* **WHAT IS REQUIRED**
Find the lines in the records below that contain "Right", and report each of them.

Saved entries:
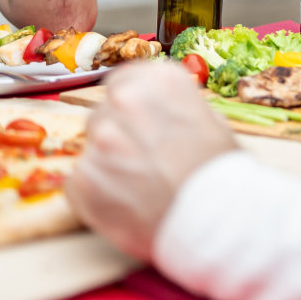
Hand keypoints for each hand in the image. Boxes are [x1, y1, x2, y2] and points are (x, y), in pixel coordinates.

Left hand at [65, 60, 238, 260]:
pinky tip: (124, 203)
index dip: (129, 103)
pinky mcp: (82, 180)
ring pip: (92, 148)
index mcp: (159, 81)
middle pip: (104, 114)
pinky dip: (97, 194)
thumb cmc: (221, 172)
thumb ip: (171, 110)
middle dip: (118, 135)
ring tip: (137, 187)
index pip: (123, 80)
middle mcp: (125, 102)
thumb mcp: (209, 122)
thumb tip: (154, 114)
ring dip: (108, 164)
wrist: (218, 219)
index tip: (135, 120)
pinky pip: (79, 182)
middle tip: (142, 160)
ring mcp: (99, 141)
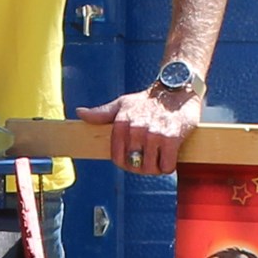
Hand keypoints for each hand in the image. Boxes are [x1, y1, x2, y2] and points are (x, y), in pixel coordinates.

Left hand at [77, 83, 200, 176]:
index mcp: (121, 123)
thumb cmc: (148, 100)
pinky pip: (166, 166)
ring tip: (160, 158)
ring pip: (150, 168)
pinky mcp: (171, 139)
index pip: (117, 158)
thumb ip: (101, 113)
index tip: (133, 160)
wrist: (177, 90)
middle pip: (134, 165)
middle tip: (149, 160)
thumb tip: (80, 113)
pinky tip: (169, 157)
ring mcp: (153, 135)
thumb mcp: (122, 103)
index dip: (125, 163)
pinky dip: (168, 166)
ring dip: (156, 168)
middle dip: (141, 167)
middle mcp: (135, 130)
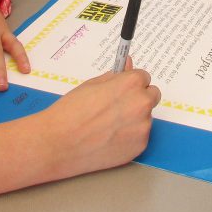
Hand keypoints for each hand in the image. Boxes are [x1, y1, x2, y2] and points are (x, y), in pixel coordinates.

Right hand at [40, 59, 160, 178]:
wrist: (60, 143)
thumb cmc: (71, 111)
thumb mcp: (92, 85)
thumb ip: (115, 76)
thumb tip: (128, 64)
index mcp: (131, 84)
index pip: (144, 77)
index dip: (131, 83)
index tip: (123, 89)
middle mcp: (142, 104)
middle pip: (151, 96)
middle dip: (139, 98)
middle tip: (118, 107)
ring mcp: (143, 127)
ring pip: (145, 117)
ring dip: (134, 118)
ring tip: (108, 126)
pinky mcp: (140, 147)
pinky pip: (140, 136)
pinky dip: (130, 136)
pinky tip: (110, 138)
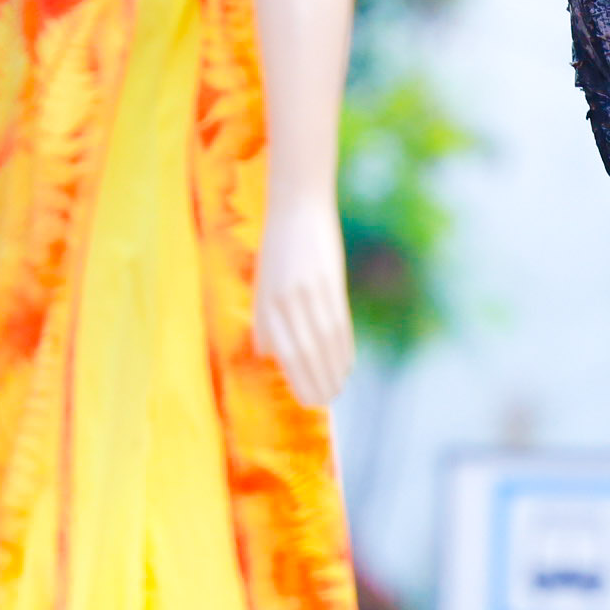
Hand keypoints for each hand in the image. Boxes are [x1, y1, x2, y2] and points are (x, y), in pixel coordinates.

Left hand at [253, 199, 354, 410]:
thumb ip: (262, 318)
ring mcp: (312, 291)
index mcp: (268, 302)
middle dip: (317, 381)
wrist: (298, 206)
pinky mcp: (332, 282)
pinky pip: (340, 323)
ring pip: (326, 341)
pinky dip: (344, 348)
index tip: (308, 401)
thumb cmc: (276, 247)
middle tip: (324, 403)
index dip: (299, 380)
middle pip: (308, 351)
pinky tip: (347, 365)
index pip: (287, 352)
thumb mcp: (262, 281)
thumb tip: (265, 353)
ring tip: (337, 390)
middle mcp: (289, 299)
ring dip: (332, 370)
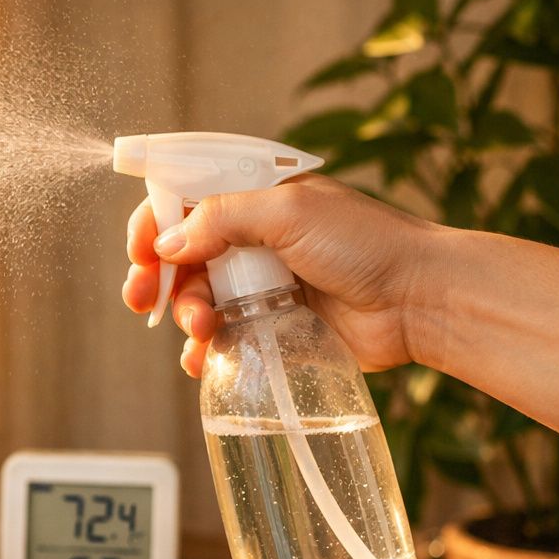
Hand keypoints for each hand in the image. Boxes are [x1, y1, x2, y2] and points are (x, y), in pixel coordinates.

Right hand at [121, 174, 445, 376]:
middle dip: (155, 278)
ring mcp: (260, 286)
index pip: (184, 202)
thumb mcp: (289, 211)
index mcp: (255, 199)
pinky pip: (220, 340)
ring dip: (185, 315)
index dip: (153, 223)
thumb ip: (221, 217)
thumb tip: (167, 241)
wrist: (419, 300)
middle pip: (180, 257)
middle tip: (141, 299)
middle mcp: (252, 240)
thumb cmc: (366, 244)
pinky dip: (203, 351)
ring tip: (202, 328)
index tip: (139, 251)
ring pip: (196, 301)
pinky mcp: (270, 328)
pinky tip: (201, 359)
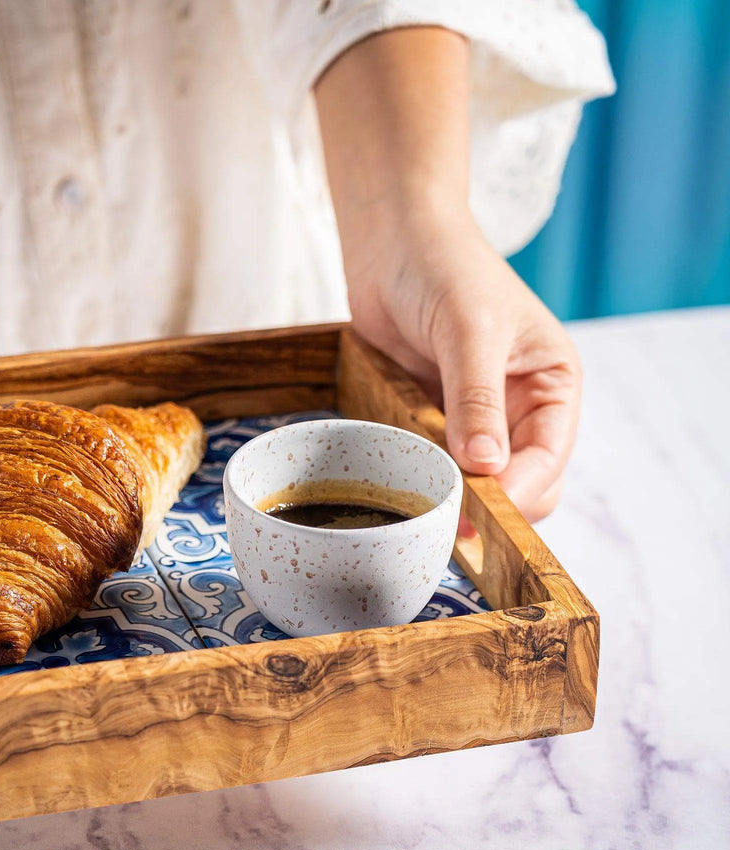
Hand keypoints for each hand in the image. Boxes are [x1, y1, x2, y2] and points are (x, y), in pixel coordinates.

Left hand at [345, 208, 580, 521]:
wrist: (391, 238)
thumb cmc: (444, 266)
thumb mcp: (470, 330)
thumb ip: (477, 399)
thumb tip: (486, 465)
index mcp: (552, 382)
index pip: (549, 457)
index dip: (518, 491)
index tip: (480, 512)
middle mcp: (520, 404)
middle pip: (520, 481)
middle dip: (492, 503)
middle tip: (448, 518)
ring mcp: (476, 413)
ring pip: (477, 479)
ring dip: (455, 492)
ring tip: (425, 501)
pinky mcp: (434, 414)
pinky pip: (436, 460)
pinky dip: (425, 472)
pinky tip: (406, 477)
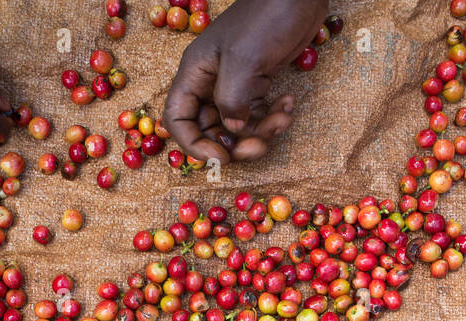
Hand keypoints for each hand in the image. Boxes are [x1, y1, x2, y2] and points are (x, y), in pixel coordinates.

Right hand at [162, 0, 326, 163]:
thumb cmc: (266, 18)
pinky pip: (258, 115)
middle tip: (259, 147)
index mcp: (196, 73)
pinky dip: (273, 118)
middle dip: (235, 144)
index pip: (177, 118)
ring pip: (238, 127)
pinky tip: (288, 105)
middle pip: (210, 129)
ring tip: (283, 119)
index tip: (220, 157)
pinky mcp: (257, 83)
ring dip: (261, 133)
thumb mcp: (244, 60)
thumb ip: (232, 100)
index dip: (194, 144)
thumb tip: (233, 129)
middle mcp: (210, 82)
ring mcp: (235, 84)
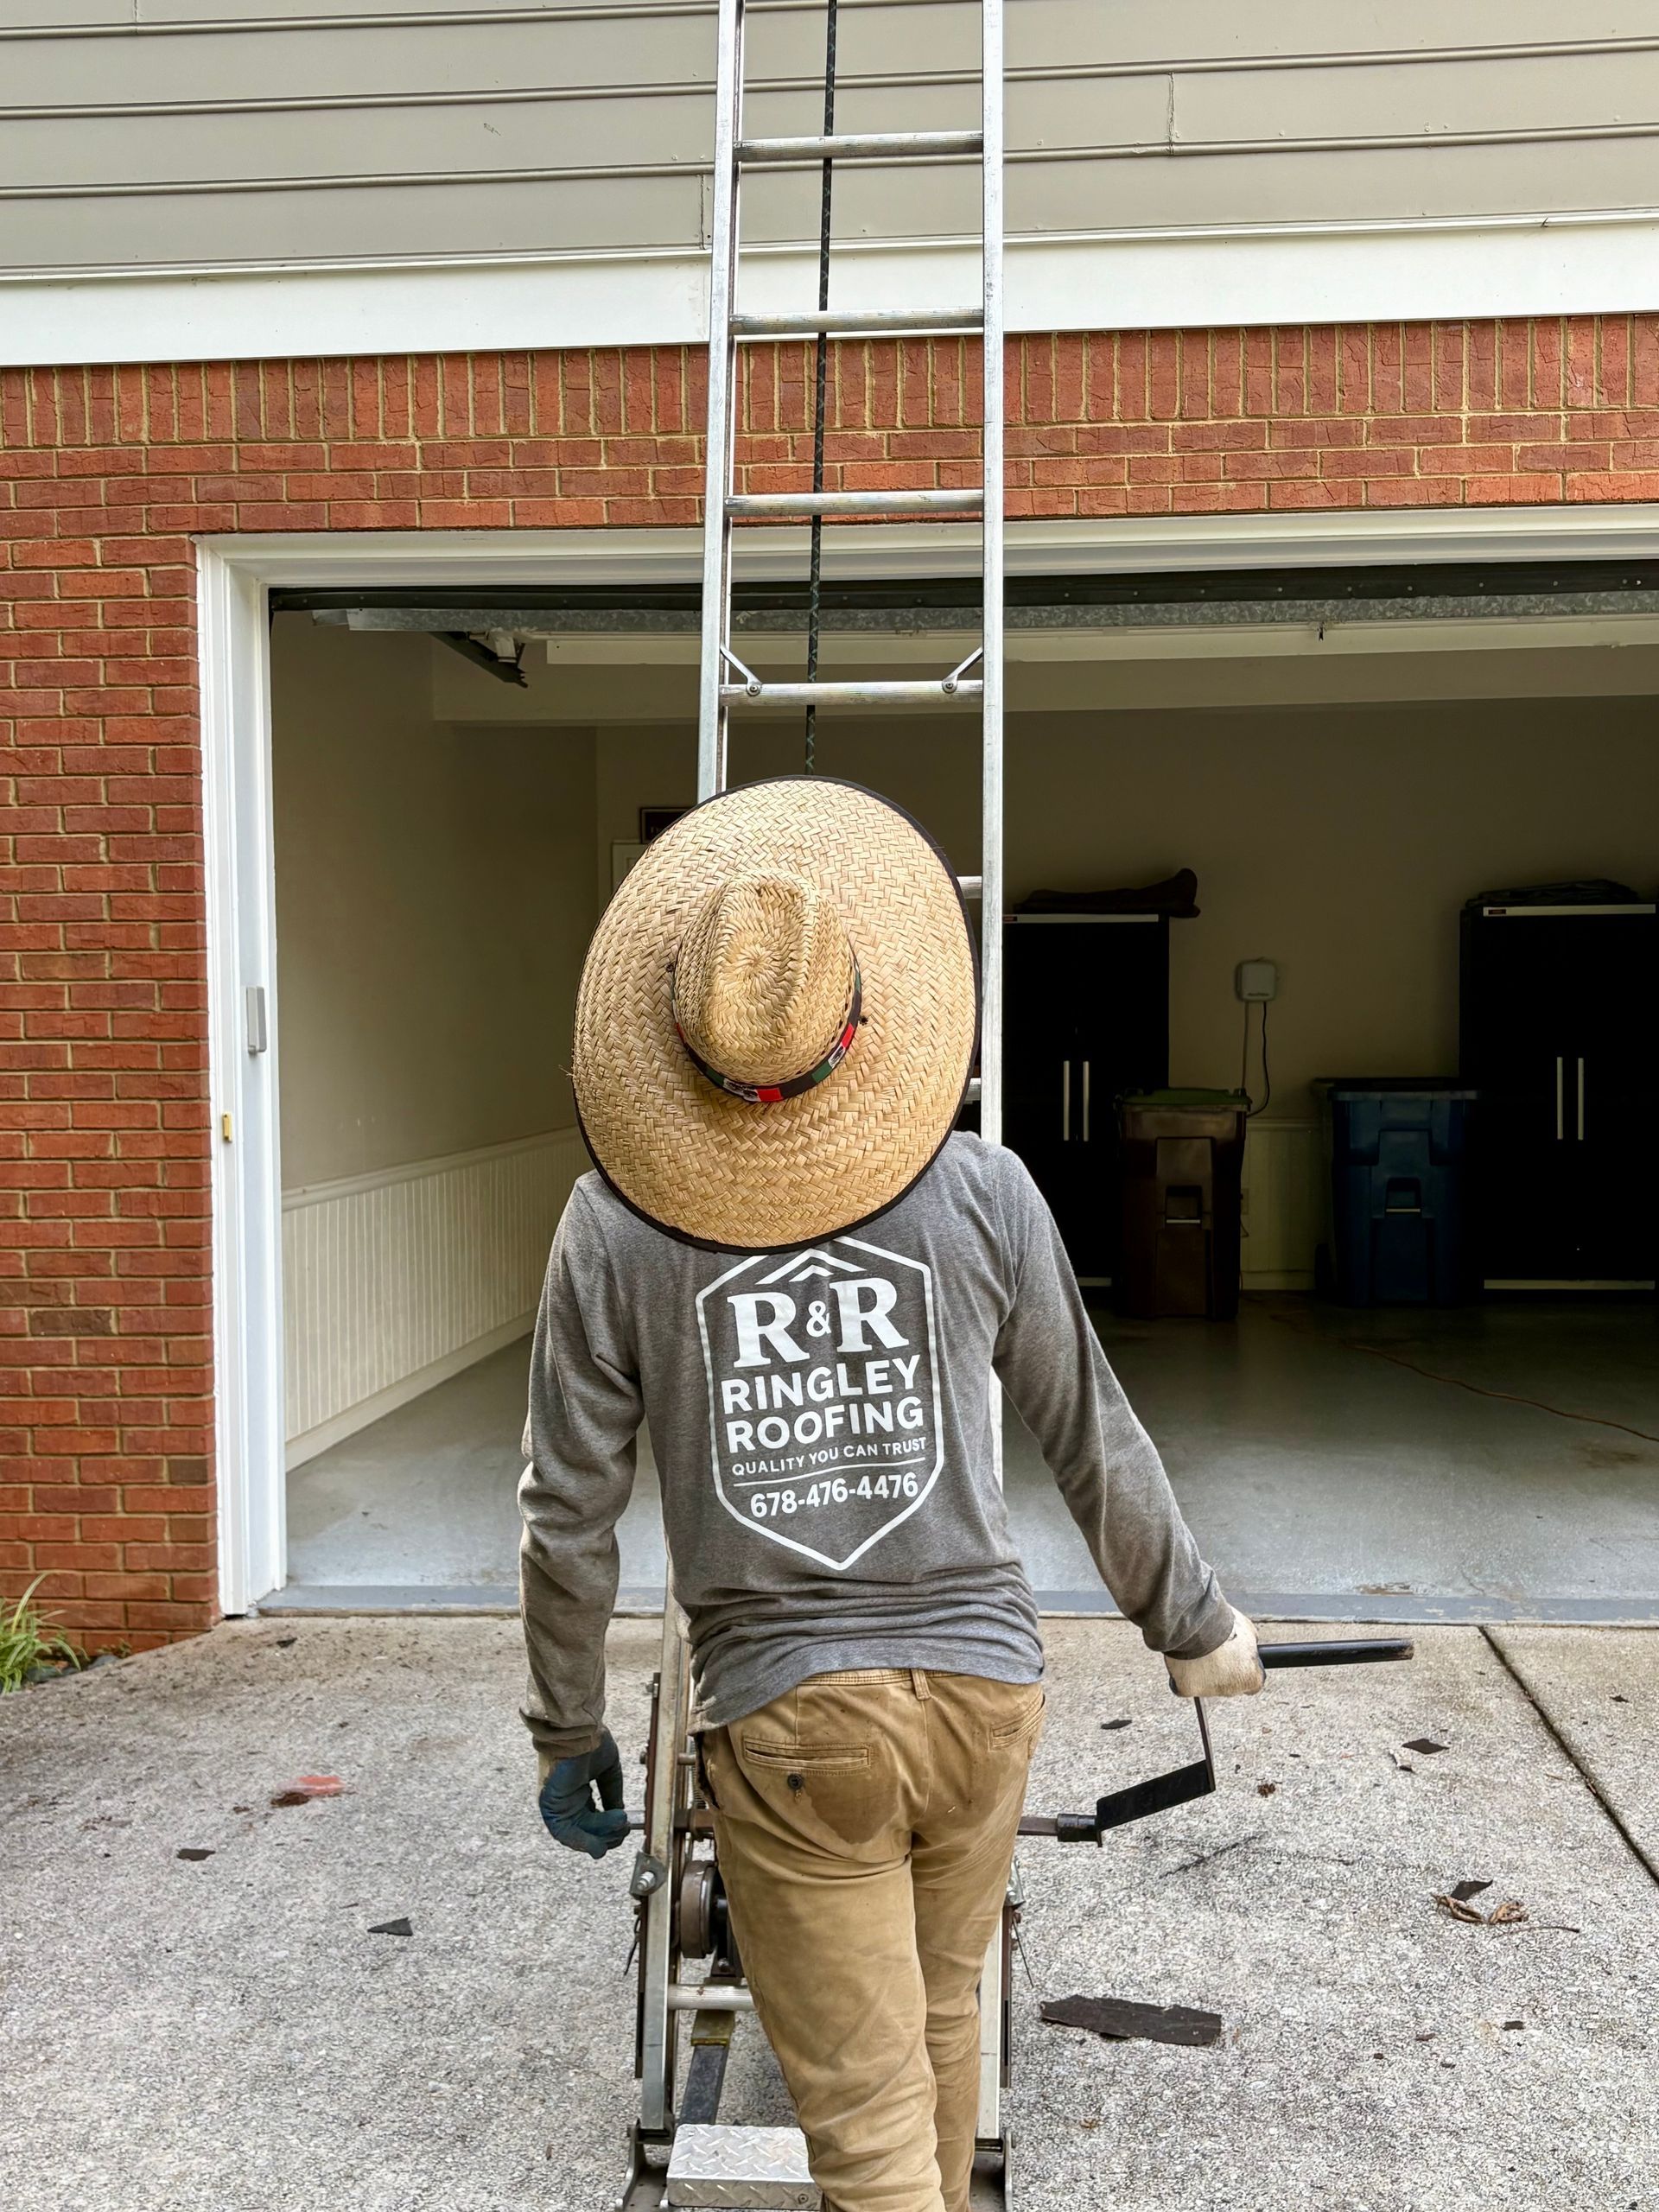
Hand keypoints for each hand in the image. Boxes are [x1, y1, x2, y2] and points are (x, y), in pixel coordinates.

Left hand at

* **RESULT OF THE EXERCISE**
Right hand at [40, 59, 160, 178]:
Right hand at [121, 174, 445, 376]:
Right hand at [162, 0, 326, 163]:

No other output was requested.